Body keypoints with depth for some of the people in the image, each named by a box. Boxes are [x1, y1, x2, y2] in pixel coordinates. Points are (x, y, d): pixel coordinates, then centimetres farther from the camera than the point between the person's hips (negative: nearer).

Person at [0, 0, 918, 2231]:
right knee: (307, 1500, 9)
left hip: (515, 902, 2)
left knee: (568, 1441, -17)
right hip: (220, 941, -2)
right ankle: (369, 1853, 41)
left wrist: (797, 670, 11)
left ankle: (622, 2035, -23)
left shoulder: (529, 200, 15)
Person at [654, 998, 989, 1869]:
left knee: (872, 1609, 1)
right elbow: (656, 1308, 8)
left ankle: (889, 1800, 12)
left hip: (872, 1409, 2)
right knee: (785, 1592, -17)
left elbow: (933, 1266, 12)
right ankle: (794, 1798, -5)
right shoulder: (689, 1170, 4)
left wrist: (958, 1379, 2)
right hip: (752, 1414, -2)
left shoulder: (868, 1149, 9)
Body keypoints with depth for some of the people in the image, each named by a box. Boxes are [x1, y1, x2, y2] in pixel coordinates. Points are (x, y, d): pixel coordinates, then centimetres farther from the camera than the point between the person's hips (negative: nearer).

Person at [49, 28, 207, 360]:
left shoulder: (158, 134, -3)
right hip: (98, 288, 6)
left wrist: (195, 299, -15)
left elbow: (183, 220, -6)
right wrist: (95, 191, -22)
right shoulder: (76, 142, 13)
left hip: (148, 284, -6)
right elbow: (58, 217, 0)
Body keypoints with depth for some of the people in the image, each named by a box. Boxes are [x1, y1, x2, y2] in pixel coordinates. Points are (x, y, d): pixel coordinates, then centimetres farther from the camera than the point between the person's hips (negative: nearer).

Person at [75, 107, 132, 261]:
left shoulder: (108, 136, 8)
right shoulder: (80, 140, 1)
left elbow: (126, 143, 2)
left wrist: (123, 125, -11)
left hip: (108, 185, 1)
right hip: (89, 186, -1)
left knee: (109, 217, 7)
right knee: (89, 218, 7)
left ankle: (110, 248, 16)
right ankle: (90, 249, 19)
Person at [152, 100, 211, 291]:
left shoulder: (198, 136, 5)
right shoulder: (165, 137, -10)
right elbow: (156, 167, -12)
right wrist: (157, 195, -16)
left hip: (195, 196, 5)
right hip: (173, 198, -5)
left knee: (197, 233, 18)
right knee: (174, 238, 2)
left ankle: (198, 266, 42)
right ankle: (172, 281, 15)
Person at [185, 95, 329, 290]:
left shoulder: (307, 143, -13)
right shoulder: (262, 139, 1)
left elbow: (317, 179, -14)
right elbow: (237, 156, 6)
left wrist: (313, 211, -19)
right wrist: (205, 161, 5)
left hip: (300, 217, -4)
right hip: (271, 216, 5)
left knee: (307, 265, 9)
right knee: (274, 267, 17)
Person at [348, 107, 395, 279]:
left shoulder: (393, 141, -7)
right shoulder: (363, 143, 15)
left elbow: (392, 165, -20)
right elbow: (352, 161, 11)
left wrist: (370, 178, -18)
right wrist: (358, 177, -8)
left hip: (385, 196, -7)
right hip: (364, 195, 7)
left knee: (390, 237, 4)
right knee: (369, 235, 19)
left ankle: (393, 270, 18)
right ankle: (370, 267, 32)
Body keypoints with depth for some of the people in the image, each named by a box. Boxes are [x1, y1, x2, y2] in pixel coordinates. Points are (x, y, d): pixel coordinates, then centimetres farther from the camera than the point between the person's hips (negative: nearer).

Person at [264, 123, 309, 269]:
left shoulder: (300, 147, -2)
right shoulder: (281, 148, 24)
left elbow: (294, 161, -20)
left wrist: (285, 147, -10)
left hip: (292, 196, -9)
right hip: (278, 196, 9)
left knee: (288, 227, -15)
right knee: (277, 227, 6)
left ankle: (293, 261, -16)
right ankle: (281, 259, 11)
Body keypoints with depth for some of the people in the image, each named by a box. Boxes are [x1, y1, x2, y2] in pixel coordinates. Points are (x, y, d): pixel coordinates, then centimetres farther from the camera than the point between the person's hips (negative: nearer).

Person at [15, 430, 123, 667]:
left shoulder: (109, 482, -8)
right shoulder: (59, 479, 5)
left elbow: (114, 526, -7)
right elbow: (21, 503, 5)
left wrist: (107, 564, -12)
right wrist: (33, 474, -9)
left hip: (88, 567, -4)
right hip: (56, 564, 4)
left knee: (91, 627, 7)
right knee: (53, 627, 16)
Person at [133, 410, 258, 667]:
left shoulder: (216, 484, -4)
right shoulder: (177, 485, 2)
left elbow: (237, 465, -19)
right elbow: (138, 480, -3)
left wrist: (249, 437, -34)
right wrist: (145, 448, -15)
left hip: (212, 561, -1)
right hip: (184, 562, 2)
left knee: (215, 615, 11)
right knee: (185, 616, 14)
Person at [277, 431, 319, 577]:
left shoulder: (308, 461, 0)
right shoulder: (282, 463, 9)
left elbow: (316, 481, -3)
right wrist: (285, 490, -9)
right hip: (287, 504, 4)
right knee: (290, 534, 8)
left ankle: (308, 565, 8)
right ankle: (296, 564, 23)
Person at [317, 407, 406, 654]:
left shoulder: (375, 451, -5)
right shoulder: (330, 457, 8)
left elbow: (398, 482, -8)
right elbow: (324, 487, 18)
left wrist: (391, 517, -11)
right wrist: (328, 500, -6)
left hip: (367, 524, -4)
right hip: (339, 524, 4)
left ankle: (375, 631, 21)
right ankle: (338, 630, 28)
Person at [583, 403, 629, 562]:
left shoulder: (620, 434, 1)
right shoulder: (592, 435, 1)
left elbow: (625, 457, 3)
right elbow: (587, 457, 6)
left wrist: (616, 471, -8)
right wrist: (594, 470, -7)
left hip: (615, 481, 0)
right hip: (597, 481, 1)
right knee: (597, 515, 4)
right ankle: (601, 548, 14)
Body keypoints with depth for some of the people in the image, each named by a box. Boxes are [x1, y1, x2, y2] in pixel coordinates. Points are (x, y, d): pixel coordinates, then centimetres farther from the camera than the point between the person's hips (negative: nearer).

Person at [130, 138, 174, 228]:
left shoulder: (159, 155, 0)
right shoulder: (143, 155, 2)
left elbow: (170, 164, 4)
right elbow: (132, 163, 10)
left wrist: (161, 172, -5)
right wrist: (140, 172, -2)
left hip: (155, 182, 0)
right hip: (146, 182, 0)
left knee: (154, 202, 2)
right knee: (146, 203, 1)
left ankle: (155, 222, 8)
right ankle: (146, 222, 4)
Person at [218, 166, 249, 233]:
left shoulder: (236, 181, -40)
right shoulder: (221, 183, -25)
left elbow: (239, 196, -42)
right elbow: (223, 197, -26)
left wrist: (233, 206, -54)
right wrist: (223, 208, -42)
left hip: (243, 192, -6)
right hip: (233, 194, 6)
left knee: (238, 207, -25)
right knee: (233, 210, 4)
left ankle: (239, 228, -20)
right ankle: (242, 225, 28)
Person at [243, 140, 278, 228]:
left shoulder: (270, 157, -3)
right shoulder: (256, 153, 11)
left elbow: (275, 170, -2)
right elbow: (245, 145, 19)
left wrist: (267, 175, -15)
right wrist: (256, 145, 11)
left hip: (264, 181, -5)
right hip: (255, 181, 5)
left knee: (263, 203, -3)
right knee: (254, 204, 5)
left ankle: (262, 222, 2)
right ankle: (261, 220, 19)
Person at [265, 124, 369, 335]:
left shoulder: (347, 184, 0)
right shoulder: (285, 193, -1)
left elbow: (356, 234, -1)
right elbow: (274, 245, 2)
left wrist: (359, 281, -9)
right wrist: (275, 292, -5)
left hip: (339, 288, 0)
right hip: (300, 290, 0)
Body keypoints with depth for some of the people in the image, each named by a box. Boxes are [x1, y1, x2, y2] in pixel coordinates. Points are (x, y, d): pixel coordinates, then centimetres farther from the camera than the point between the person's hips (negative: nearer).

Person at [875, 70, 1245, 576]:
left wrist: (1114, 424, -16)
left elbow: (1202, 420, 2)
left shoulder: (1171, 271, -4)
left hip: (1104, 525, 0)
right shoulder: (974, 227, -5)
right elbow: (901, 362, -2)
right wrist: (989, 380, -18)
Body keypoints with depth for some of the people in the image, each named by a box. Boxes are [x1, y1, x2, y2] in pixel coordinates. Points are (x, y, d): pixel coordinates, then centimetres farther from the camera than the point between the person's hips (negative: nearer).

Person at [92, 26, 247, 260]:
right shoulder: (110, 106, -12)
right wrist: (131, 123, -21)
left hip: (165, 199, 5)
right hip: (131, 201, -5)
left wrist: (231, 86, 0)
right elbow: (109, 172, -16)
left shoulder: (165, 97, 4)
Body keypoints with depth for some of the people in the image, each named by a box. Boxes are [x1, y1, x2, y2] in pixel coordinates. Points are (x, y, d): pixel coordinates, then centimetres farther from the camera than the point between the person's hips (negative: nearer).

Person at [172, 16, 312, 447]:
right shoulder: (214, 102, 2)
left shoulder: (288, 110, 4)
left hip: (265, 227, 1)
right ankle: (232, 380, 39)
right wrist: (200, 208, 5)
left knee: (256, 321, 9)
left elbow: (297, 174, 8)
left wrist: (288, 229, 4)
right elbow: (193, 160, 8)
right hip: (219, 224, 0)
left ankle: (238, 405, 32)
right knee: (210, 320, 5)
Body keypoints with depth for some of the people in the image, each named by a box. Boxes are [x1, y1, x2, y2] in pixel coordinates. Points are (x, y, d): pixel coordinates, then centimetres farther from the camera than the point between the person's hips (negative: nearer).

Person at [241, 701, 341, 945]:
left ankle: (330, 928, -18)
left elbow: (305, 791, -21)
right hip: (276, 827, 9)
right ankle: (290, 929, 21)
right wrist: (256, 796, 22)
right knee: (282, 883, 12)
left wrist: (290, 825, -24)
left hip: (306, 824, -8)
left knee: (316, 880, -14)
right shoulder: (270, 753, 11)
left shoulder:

++++++++++++++++++++

#### [Aim of the exercise]
Copy the records from the line containing "right wrist: (989, 380, -18)" through the line containing "left knee: (316, 880, -14)", replacing each "ankle" with "heel" and keeping everything else unchanged.

#### [Written reply]
right wrist: (989, 380, -18)
Body keypoints with depth for some of the people in the image, each named by a box. Boxes are [x1, y1, x2, y2] in pixel coordinates. Points are (x, y, d): pixel coordinates, then centimetres farther from the camera than the point between the person's hips (negative: nearer).

Person at [92, 26, 247, 260]:
right shoulder: (110, 106, -12)
right wrist: (131, 123, -21)
left hip: (165, 199, 5)
right hip: (131, 201, -5)
left wrist: (231, 86, 0)
right elbow: (109, 172, -16)
left shoulder: (165, 97, 4)
Body keypoints with depth for some of the people in the image, each named by a box. Boxes are [x1, y1, x2, y2] in pixel coordinates. Points are (x, y, d): pixel coordinates, then centimetres farther from the camera than the point between the person's hips (negative: nearer).

Person at [172, 16, 312, 447]:
right shoulder: (214, 102, 2)
left shoulder: (288, 110, 4)
left hip: (265, 227, 1)
right heel: (232, 380, 39)
right wrist: (200, 208, 5)
left knee: (256, 321, 9)
left elbow: (297, 174, 8)
left wrist: (288, 229, 4)
right elbow: (193, 160, 8)
right hip: (219, 224, 0)
left heel: (238, 405, 32)
right knee: (210, 320, 5)
Body keypoints with depth for some of the people in the image, each named by a box. Boxes are [x1, y1, x2, y2] in pixel coordinates. Points are (x, y, d): pixel coordinates, then centimetres farther from the camera than the point between the person's hips (negative: nearer).

Person at [241, 701, 341, 945]:
left heel: (330, 928, -18)
left elbow: (305, 791, -21)
right hip: (276, 827, 9)
right heel: (290, 929, 21)
right wrist: (256, 796, 22)
right knee: (282, 883, 12)
left wrist: (290, 825, -24)
left hip: (306, 824, -8)
left knee: (316, 880, -14)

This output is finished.